▶ TASK MATERIAL
###

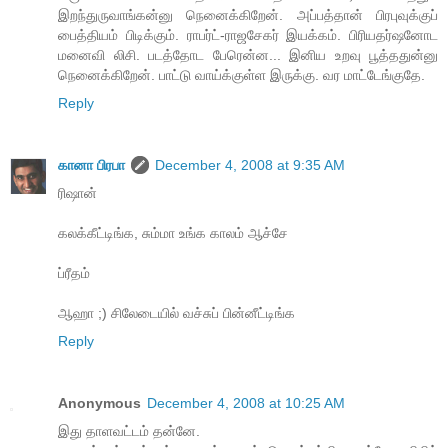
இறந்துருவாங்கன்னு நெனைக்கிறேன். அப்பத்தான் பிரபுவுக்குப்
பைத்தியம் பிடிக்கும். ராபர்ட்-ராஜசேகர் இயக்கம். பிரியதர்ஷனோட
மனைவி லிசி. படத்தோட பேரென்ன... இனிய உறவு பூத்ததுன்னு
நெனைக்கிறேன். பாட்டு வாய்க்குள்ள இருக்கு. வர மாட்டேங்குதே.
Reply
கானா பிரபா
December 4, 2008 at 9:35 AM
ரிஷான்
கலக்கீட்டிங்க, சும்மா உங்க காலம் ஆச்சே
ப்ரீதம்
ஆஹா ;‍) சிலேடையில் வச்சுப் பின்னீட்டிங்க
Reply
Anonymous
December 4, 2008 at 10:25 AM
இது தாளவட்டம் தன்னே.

###

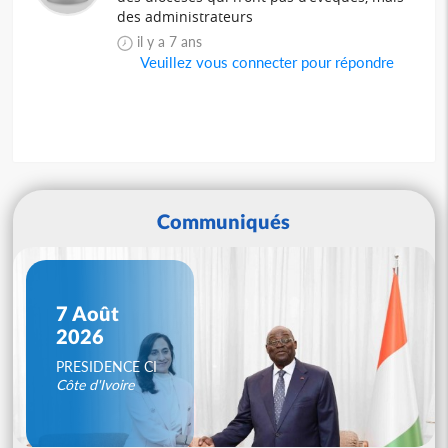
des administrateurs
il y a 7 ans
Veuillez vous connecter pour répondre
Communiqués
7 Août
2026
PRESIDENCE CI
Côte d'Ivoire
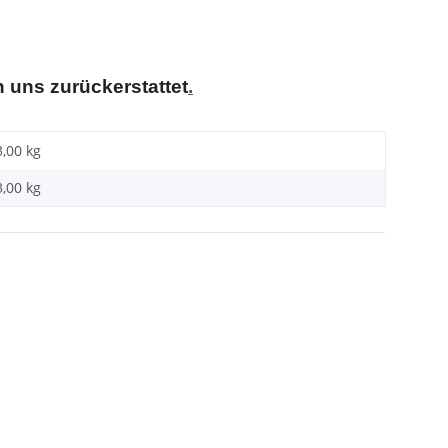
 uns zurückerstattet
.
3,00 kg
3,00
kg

###

▶ WHAT TO WORK ON
Write out the lines above word for word, starting at the line that contains "இறந்துருவாங்கன்னு நெனைக்கிறேன். அப்பத்தான்" and stopping after the line that contains "இது தாளவட்டம் தன்னே.".

▶ RESULT FOR THIS TASK
இறந்துருவாங்கன்னு நெனைக்கிறேன். அப்பத்தான் பிரபுவுக்குப்
பைத்தியம் பிடிக்கும். ராபர்ட்-ராஜசேகர் இயக்கம். பிரியதர்ஷனோட
மனைவி லிசி. படத்தோட பேரென்ன... இனிய உறவு பூத்ததுன்னு
நெனைக்கிறேன். பாட்டு வாய்க்குள்ள இருக்கு. வர மாட்டேங்குதே.
Reply
கானா பிரபா
December 4, 2008 at 9:35 AM
ரிஷான்
கலக்கீட்டிங்க, சும்மா உங்க காலம் ஆச்சே
ப்ரீதம்
ஆஹா ;‍) சிலேடையில் வச்சுப் பின்னீட்டிங்க
Reply
Anonymous
December 4, 2008 at 10:25 AM
இது தாளவட்டம் தன்னே.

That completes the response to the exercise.